*Brief*
Below are several entries. Transcribe exactly those lines that fall from the one with "Just like the" through the one with "different environmental, geographical, and", end lines included.

(Exercise material Opens)

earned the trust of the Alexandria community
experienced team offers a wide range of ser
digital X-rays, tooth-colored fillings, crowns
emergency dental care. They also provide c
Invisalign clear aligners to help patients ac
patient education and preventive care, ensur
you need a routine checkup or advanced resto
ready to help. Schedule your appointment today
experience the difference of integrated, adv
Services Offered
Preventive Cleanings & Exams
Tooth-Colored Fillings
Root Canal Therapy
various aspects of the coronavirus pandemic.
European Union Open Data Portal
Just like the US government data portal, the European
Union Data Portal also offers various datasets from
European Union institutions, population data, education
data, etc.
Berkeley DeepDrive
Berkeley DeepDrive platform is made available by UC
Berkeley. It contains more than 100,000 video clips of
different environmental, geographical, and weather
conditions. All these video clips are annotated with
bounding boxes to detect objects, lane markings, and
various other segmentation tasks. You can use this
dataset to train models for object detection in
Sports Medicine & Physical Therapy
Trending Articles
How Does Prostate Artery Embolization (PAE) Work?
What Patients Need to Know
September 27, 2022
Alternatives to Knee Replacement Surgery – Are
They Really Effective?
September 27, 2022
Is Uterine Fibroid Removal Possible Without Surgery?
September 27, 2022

(Exercise material Closes)
(Exercise material Opens)

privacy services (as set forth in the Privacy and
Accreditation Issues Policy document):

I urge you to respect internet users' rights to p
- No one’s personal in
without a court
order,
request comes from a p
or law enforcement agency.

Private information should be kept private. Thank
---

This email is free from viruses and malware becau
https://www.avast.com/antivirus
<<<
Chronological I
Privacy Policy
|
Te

(Exercise material Closes)
(Exercise material Opens)

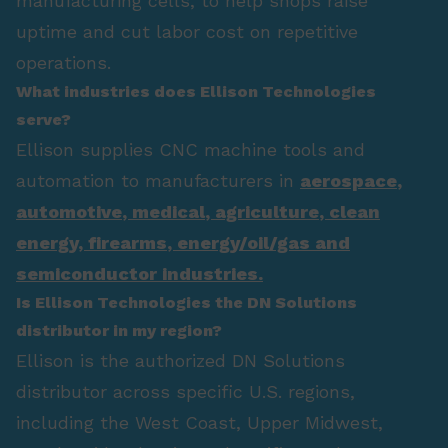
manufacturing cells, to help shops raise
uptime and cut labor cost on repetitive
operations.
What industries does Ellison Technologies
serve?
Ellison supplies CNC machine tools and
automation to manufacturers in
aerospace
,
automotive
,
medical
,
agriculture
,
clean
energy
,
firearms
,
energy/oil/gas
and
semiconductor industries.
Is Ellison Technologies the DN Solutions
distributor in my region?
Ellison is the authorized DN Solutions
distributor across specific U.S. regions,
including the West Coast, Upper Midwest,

(Exercise material Closes)

*Exercise solution*
Just like the US government data portal, the European
Union Data Portal also offers various datasets from
European Union institutions, population data, education
data, etc.
Berkeley DeepDrive
Berkeley DeepDrive platform is made available by UC
Berkeley. It contains more than 100,000 video clips of
different environmental, geographical, and weather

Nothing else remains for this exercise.